The lawsuit was originally filed just weeks after the election ended with Trump’s defeat in November 2020. Last year, the former president’s legal team was unsuccessful in their efforts to dismiss the lawsuit on the grounds that Trump was “absolutely immune” from any liability.
While ruling on the matter, U.S. District Judge Emmet Sullivan wrote that the ex-president’s alleged actions “do not constitute executive action in defense of the Constitution.”
Chutkan’s assignment to another case involving Trump comes after the former president repeatedly called her a “biased” and “highly partisan” judge.
Last month, Trump’s legal team failed in its attempt to get Chutkan to recuse himself from the federal election subversion case, in which Trump is facing four felony charges related to attempts to overturn his 2020 defeat and the subsequent attack on the U.S. Capitol on January 6th.
On Monday, Chutkan imposed a “narrow” gag order on Trump in the criminal case, barring him from participating in a “smear campaign” targeting special counsel Jack Smith, court staff, prosecutors and potential witnesses.
Trump compared himself to notorious Chicago mob boss Al Capone when discussing the gag order hours later during a 2024 presidential campaign stop in Iowa, claiming that Chutkan had dedicated her life to “not liking” him. and vowed to go to prison “if that’s what it takes.”

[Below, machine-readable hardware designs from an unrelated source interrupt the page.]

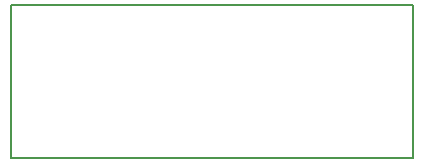
<source format=gm1>
G04 #@! TF.FileFunction,Profile,NP*
%FSLAX46Y46*%
G04 Gerber Fmt 4.6, Leading zero omitted, Abs format (unit mm)*
G04 Created by KiCad (PCBNEW 4.0.6) date Fri Jul 21 09:34:55 2017*
%MOMM*%
%LPD*%
G01*
G04 APERTURE LIST*
%ADD10C,0.100000*%
%ADD11C,0.150000*%
G04 APERTURE END LIST*
D10*
D11*
X52500000Y-54835000D02*
X52500000Y-41835000D01*
X86500000Y-54835000D02*
X52500000Y-54835000D01*
X86500000Y-41835000D02*
X86500000Y-54835000D01*
X52500000Y-41835000D02*
X86500000Y-41835000D01*
M02*

</source>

“She hasn’t liked me her whole life, but she’s given a gag order,” Trump said. “Do you know what a gag order is? You can’t talk badly about your opponent. But this is all a weapon because Joe Biden is losing the election.”

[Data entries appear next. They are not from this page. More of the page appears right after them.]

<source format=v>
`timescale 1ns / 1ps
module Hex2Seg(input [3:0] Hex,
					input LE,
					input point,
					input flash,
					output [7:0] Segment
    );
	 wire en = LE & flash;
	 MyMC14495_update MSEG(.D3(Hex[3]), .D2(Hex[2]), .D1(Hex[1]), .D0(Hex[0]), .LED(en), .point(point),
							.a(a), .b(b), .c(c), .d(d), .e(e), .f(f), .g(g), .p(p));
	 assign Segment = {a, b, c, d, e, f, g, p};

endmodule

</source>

“But what they don’t understand is that I’m willing to go to prison if that’s what it takes for our country to win and become a democracy again,” he added.
Chutkan’s order specifically did not prohibit Trump from criticizing Biden or claiming that his legal troubles were “politically motivated,” speech that the judge said was protected as “critical First Amendment freedoms.”
Trump has pleaded not guilty to all 91 crimes for which he was charged in four criminal indictments this year. He also faces several civil lawsuits. In a summary judgment last month in a civil case over his business dealings in New York, the ex-president was found liable for fraud.
The former president claims that all cases against him are part of a “witch hunt” and “election interference” launched by his political opponents.